[335] Rom. XVI, 3.
Mais il demeura quelque temps abattu par cette épreuve ajoutée à toutes les autres. Les plus vaillants, certains soirs, se couchent à bout de forces. « Nous fûmes accablés, confessera-t-il, au point de ne plus savoir comment vivre[336]. » Même physiquement, il se sentait las : « L’homme extérieur, chez moi, s’en va en ruines[337]. » Il eût, par moments, crié le Psaume de la déréliction : « Mon Dieu ! Mon Dieu ! Pourquoi m’avez-vous abandonné ? De nombreux chiens m’entourent… L’assemblée des malveillants m’a cerné[338]. » Il s’était attendu à une mort prochaine et n’espérait plus rien des hommes, afin, ajoute-t-il superbement, « que nous n’ayons point confiance en nous-mêmes, mais en Dieu qui réveille les morts[339] ». Si l’homme extérieur, par moments, défaillait, à l’intérieur il se renouvelait de jour en jour[340]. « Quand je suis faible, c’est alors que je suis puissant[341]. »
[336] II Cor. I, 8.
[337] Id. IV, 16.
[338] Ps. XXI, 2-17.
[339] II Cor. I, 8.
[340] Id. IV, 16.
[341] Id. XII, 10.
Plus que jamais, il le savait, ses jours terrestres seraient un perpétuel combat contre « les bêtes fauves ». La merveille fut qu’il n’en resta pas moins doux, confiant, brûlant de charité pour ses frères.

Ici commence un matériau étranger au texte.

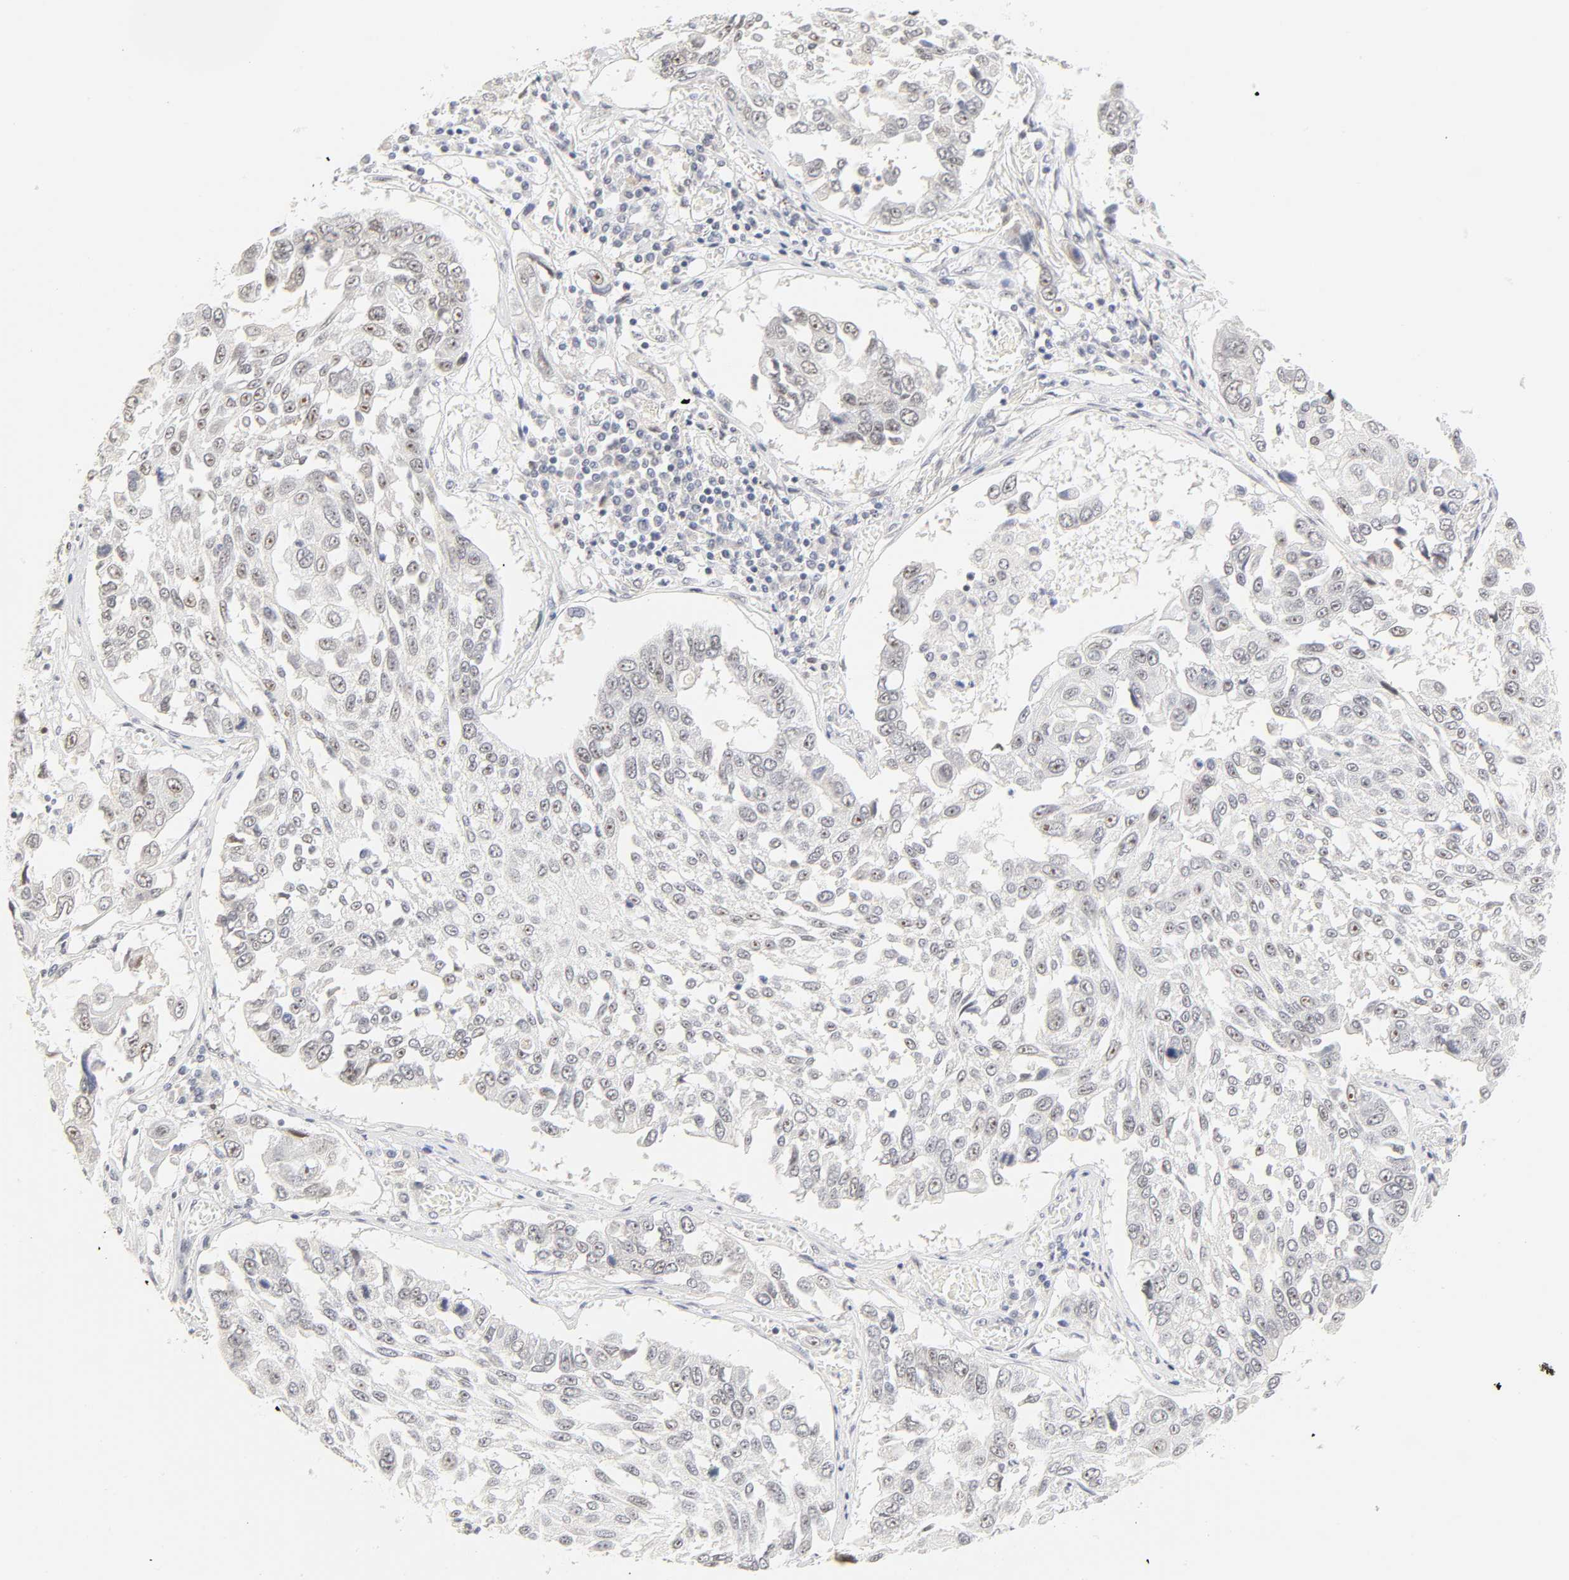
{"staining": {"intensity": "weak", "quantity": "<25%", "location": "nuclear"}, "tissue": "lung cancer", "cell_type": "Tumor cells", "image_type": "cancer", "snomed": [{"axis": "morphology", "description": "Squamous cell carcinoma, NOS"}, {"axis": "topography", "description": "Lung"}], "caption": "A histopathology image of human lung cancer (squamous cell carcinoma) is negative for staining in tumor cells.", "gene": "MNAT1", "patient": {"sex": "male", "age": 71}}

A Rome, dans la cuve de pierre du Colisée, en me représentant les martyrs au milieu de l’arène, debout sous les huées innombrables, vis-à-vis des chiens hurlants, des ours et des hyènes qui se léchaient, j’ai compris, mieux qu’ailleurs, la rigueur magnifique de la destinée faite au chrétien : en face de lui, au dedans de lui, le monde et son implacable hostilité ; tout autour, des murailles énormes, impossibles à franchir ; une seule issue, le ciel.